Она иДимитрий сидели возле огня. Делла Роббиа опирался на каминную полку, Грегор стоял спиной к окну, за которым уже сгущались сумерки. Хивел расположился за столом посреди комнаты, Крониг – чуть позади него.
–Согласен, люди часто поступают нелогично,– сказал Хивел.– Однако допустим, что Шарль де Мезон – переодетый Ноттесиньор. Какой ему смысл перестать был Шарлем? УШарля есть еда, вино, теплая комната. УНоттесиньора ничего этого нет.
–Когда он решил ограбить гонца,– сказал делла Роббиа,– он мог счесть, что человека в конюшне заподозрят в последнюю очередь.
–Следы…– проговорил Димитрий.
–Их могло замести снегом, если он ушел достаточно рано,– сказал Хивел.– Возможность, о которой я при Томмази не упомянул, потому что хотел внушить ему чрезмерную уверенность в собственной безопасности. И он уверился, посему в его смерти есть и моя вина. Мессер делла Роббиа, вы банкир. У вас при себе наверняка очень много денег.
Делла Роббиа рассмеялся:
–При том, что я еду один? Только на дорожные расходы.
–А синьорина Рикарди? Уж конечно, у вас с собой если не деньги, то драгоценности…
–У меня… нет. Безделицы, по большей части дорогие мне лично.
–Да? В таком случае наш вор умнее меня. Я бы скорее решил грабить банкира или придворную даму, чем правительственного вестника. Впрочем, неважно. Вор входит в комнату гонца,– Хивел говорил очень медленно,– убивает его, исключительно мучительным и затейливым образом… затем уходит с добычей на конюшню, где ему ничто не угрожает. Открывает сумку и не находит в ней ни золота, ни заемных писем, только герцогские бумаги. В приступе раскаяния из-за напрасно потраченных усилий он вешается. Конец истории.
–Только,– сказал Димитрий,– утром Ноттесиньор был жив.
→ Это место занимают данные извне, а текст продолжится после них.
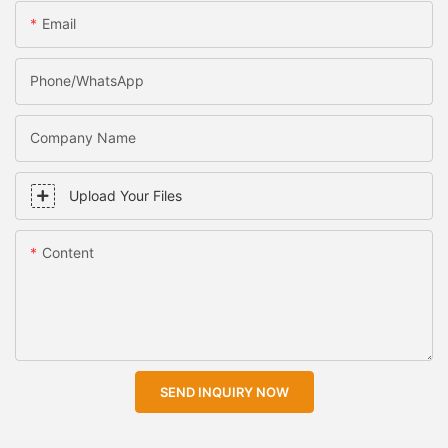
Email
Phone/WhatsApp
Company Name
Upload Your Files
Content
SEND INQUIRY NOW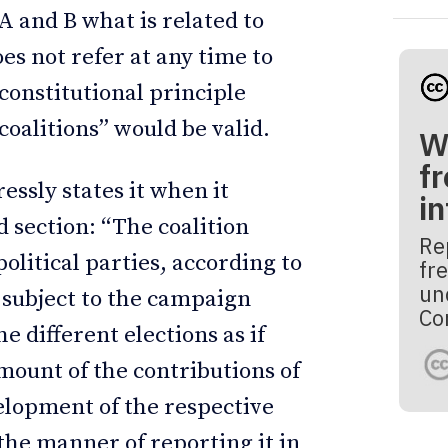
 A and B what is related to
oes not refer at any time to
constitutional principle
r coalitions” would be valid.
W
fr
essly states it when it
i
d section: “The coalition
Re
olitical parties, according to
fre
un
e subject to the campaign
Co
e different elections as if
amount of the contributions of
velopment of the respective
the manner of reporting it in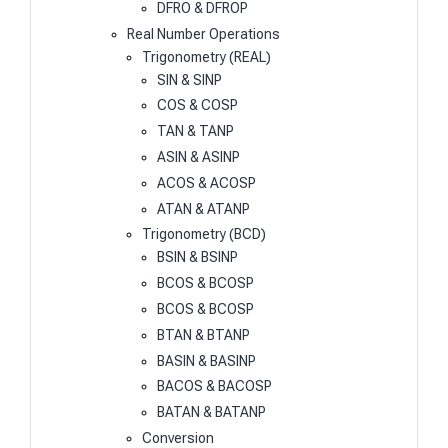
DFRO & DFROP
Real Number Operations
Trigonometry (REAL)
SIN & SINP
COS & COSP
TAN & TANP
ASIN & ASINP
ACOS & ACOSP
ATAN & ATANP
Trigonometry (BCD)
BSIN & BSINP
BCOS & BCOSP
BCOS & BCOSP
BTAN & BTANP
BASIN & BASINP
BACOS & BACOSP
BATAN & BATANP
Conversion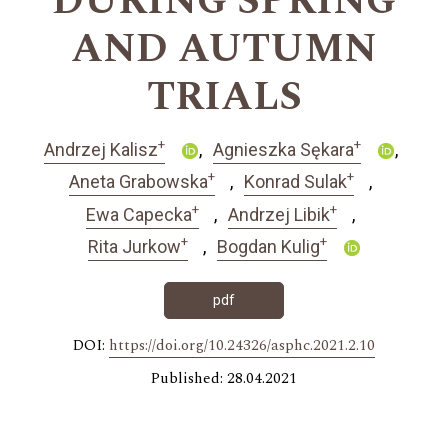
DURING SPRING
AND AUTUMN
TRIALS
+
+
Andrzej Kalisz
Agnieszka Sękara
+
+
Aneta Grabowska
Konrad Sulak
+
+
Ewa Capecka
Andrzej Libik
+
+
Rita Jurkow
Bogdan Kulig
pdf
DOI:
https://doi.org/10.24326/asphc.2021.2.10
Published: 28.04.2021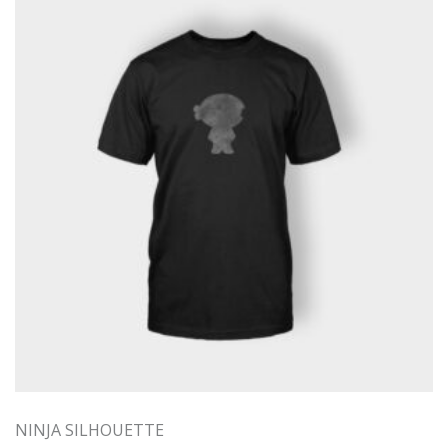
NINJA SILHOUETTE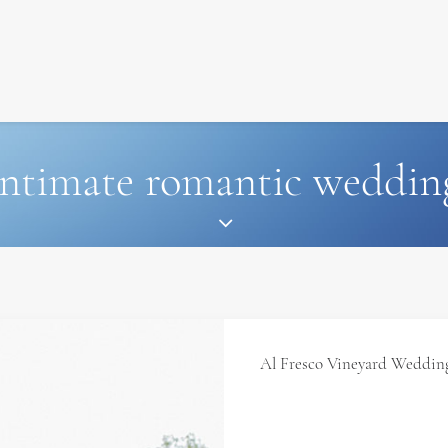
SIGNATURE
MIHOCISTUDIOS
ENA+DAVID
CREW
intimate romantic weddin
Al Fresco Vineyard Wedding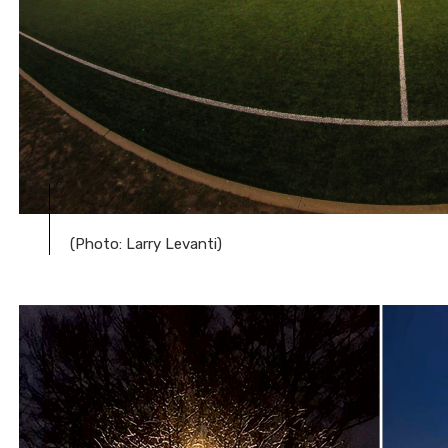
(Photo: Larry Levanti)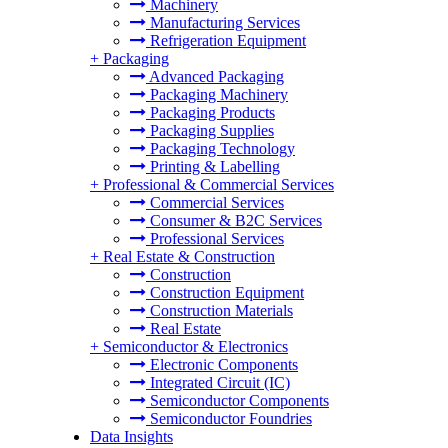
Machinery
Manufacturing Services
Refrigeration Equipment
+
Packaging
Advanced Packaging
Packaging Machinery
Packaging Products
Packaging Supplies
Packaging Technology
Printing & Labelling
+
Professional & Commercial Services
Commercial Services
Consumer & B2C Services
Professional Services
+
Real Estate & Construction
Construction
Construction Equipment
Construction Materials
Real Estate
+
Semiconductor & Electronics
Electronic Components
Integrated Circuit (IC)
Semiconductor Components
Semiconductor Foundries
Data Insights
–Верно,– подхватил Хивел.– Что ж, попробуем спасти нашу гипотезу. Допустим, Томмази хранил сумку, не открывая, всю ночь и значительную часть дня… Мне он не показался таким терпеливым.
–А мне он не показался убийцей.– Димитрий покосился на Грегора.– Тем более убийцей-истязателем. Однако мы по-прежнему недосчитываемся француза. Шарль не мог быть никем, кроме Томмази…
Хивел сказал:
–Никто не ждет, что посетитель гостиницы окажется кем-то переодетым. А тем более, что переодетыми окажутся двое.
Все уставились друг на друга.
Хивел сказал:
–Допустим, двое встречаются на почтовой станции. Один – бродячий колдун, искушенный в хитростях, как вся их братия, и такой же голодный. Назовем его Гвидо. Другой… назовем его Агент. Агент предлагает Гвидо возможность прокатиться в карете, вместо того чтобы идти пешком, и заночевать в теплой постели – что, поскольку на улице ноябрь и идет снег, лучше любых денег. За это Гвидо должен всего лишь на время притвориться Агентом.
Делла Роббиа сказал:
–Какая-то уж очень неблаговидная сделка.
–Однако Гвидо не слишком благовидная личность. К тому же ему холодно. Он соглашается. Карета отъезжает, Гвидо в ней. Агент остался на станции с одеждой Гвидо. Однако он не облачается в нее. Он переодевается наемником, в кожу и сталь, берет самую быструю лошадь, из тех, каких любят наемники, и обгоняет карету. Доезжает до гостиницы, где карете предстоит остановиться. Старается, чтобы все постояльцы увидели его и запомнили, но не слишком им заинтересовались. Грубость и продуманные оскорбления легко достигают этой цели. При первой же возможности он меняет свое платье на одежду колдуна, появляется в ней, переодевается снова.